Inovações nos fizeram viver mais depressa. Agora o desejo é viver mais

Nova globalização encurtou distâncias, deixando o mundo menor. Novos impactos sociais são muito difíceis de prever, mas certamente trarão coisas que nem imaginamos ainda

Publicado em 01/05/2021 às 02h00
Hoje pessoas são contratadas para trabalhar remotamente, independentemente de cidade
Hoje pessoas são contratadas para trabalhar remotamente, independentemente de cidade. Crédito: Fauxels/ Pexels

Em todas as revoluções tecnológicas há um desdobramento social inesperado, além do uso imediato da novidade.

Na primeira revolução, a máquina a vapor reduziu substancialmente o tempo de viagem entre os continentes, acelerando uma globalização incipiente, as ferrovias permitiram a aproximação também entre regiões do mesmo país e as novas indústrias substituíram os artesãos, criando o operariado com seus sindicatos e pressão social, a urbanização e mudando a geopolítica com a Inglaterra assumindo a liderança no mundo.

Na segunda revolução, a eletricidade introduziu a noite nas relações sociais, permitiu o rádio, a TV, o cinema, o telégrafo, o telefone e mudou as relações sociais, aproximando mais ainda as regiões e continentes. Criou também o elevador e verticalizou as cidades. O outro símbolo dessa revolução, a linha de montagem de Henry Ford, permitiu a produção em massa de bens, reduzindo o seu custo e criando o consumo de massa.

A terceira revolução, a dos computadores, possibilitou a computação pessoal e o surgimento da internet, do Google, do comércio eletrônico e das redes sociais, com todas as consequências na maneira de trabalhar, se divertir, namorar, comprar, vender, brigar e estudar.

A chamada quarta revolução industrial, já no século 21, acelerou tudo, e não só no mundo digital, mas também no biológico.
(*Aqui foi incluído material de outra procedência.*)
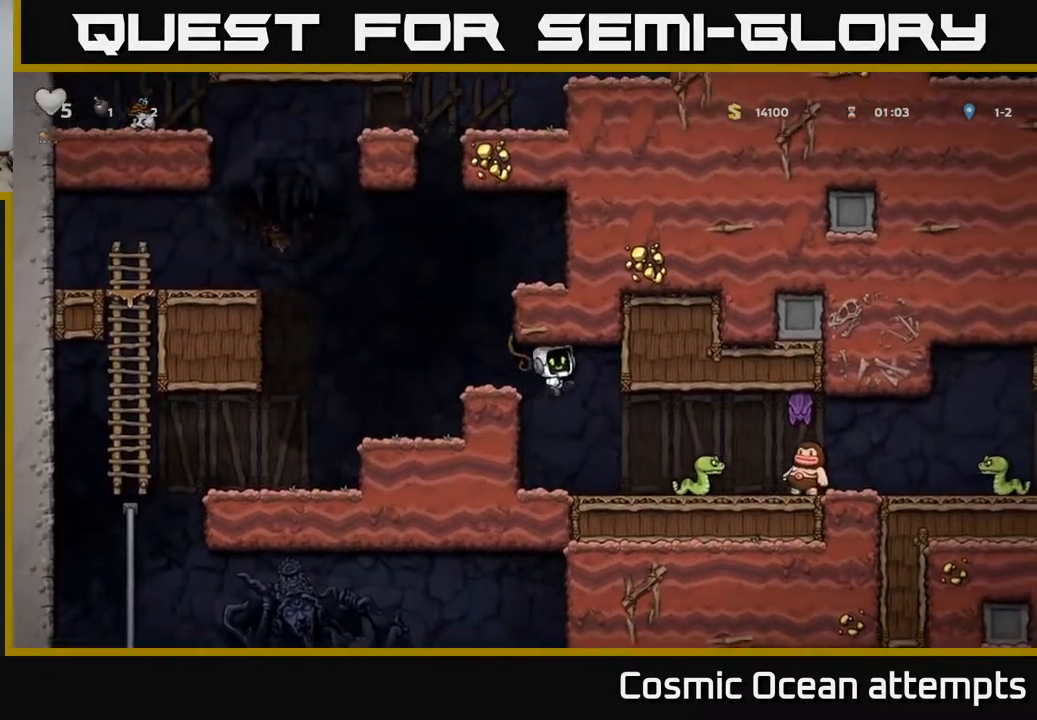
{"buttons": [], "right_stick": "center", "events": [[150, "DPAD_RIGHT", "up"], [183, "DPAD_LEFT", "down"], [367, "DPAD_LEFT", "up"]]}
Um novo fenômeno social, que já vinha acontecendo, foi acelerado mais ainda pela pandemia. Pessoas são contratadas para trabalhar remotamente, independentemente de cidade, Estado ou país. Médicos atendem pacientes em qualquer lugar por telemedicina, que permite até cirurgia robótica à distância. Universidades e empresas de treinamento oferecem seus cursos fora das suas cidades ou regiões de origem. Gigantescos marketplaces digitais comercializam produtos de pequenos fornecedores, que não precisam nem sair das suas cidades para vender para o mundo. Softwares de tradução, que beiram a perfeição, permitem negócios onde a língua não atrapalha mais.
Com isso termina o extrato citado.